>> begin Data provided

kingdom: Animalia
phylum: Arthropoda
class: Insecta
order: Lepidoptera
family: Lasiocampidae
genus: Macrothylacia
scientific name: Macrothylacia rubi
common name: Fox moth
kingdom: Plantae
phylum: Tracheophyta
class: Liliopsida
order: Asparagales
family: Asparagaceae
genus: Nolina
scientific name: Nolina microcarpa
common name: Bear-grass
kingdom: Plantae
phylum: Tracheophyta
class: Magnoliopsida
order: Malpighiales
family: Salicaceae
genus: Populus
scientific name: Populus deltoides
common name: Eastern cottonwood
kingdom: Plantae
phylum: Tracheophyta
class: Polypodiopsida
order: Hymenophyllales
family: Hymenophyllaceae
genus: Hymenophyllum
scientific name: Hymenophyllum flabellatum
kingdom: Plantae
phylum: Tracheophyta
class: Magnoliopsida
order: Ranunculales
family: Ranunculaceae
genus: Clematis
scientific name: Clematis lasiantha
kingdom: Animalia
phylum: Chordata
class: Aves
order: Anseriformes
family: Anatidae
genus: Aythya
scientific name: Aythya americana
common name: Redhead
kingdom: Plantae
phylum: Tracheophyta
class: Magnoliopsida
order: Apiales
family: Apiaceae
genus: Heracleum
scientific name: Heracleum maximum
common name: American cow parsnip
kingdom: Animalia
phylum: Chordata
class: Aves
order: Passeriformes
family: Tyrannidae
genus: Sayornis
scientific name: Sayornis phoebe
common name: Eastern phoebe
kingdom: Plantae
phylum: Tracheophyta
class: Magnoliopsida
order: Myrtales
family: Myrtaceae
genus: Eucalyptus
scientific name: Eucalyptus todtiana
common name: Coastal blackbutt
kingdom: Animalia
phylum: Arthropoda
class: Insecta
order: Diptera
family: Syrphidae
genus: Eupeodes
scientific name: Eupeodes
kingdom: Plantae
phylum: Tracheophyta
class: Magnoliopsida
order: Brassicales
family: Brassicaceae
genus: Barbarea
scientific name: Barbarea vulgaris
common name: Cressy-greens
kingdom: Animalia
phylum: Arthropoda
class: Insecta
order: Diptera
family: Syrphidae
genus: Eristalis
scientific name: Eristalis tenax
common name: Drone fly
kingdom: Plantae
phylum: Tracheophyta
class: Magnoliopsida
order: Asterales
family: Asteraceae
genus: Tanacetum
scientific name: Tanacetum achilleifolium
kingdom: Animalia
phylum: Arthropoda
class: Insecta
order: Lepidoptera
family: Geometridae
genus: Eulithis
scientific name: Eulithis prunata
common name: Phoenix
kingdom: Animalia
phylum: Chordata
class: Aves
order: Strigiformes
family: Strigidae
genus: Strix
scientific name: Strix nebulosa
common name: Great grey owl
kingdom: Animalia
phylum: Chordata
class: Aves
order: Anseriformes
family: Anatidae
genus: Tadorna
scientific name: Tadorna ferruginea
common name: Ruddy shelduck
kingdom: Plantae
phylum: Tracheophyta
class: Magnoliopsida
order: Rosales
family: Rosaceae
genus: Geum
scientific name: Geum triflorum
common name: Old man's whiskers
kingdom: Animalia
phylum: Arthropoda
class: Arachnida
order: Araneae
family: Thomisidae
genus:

>> end Data provided

Format the records, from their first line through the line containing "common name: Eastern cottonwood", as a Markdown table with the columns Row and Line, leaving out any blank lines.

| Row | Line |
|---|---|
| 1 | kingdom: Animalia |
| 2 | phylum: Arthropoda |
| 3 | class: Insecta |
| 4 | order: Lepidoptera |
| 5 | family: Lasiocampidae |
| 6 | genus: Macrothylacia |
| 7 | scientific name: Macrothylacia rubi |
| 8 | common name: Fox moth |
| 9 | kingdom: Plantae |
| 10 | phylum: Tracheophyta |
| 11 | class: Liliopsida |
| 12 | order: Asparagales |
| 13 | family: Asparagaceae |
| 14 | genus: Nolina |
| 15 | scientific name: Nolina microcarpa |
| 16 | common name: Bear-grass |
| 17 | kingdom: Plantae |
| 18 | phylum: Tracheophyta |
| 19 | class: Magnoliopsida |
| 20 | order: Malpighiales |
| 21 | family: Salicaceae |
| 22 | genus: Populus |
| 23 | scientific name: Populus deltoides |
| 24 | common name: Eastern cottonwood |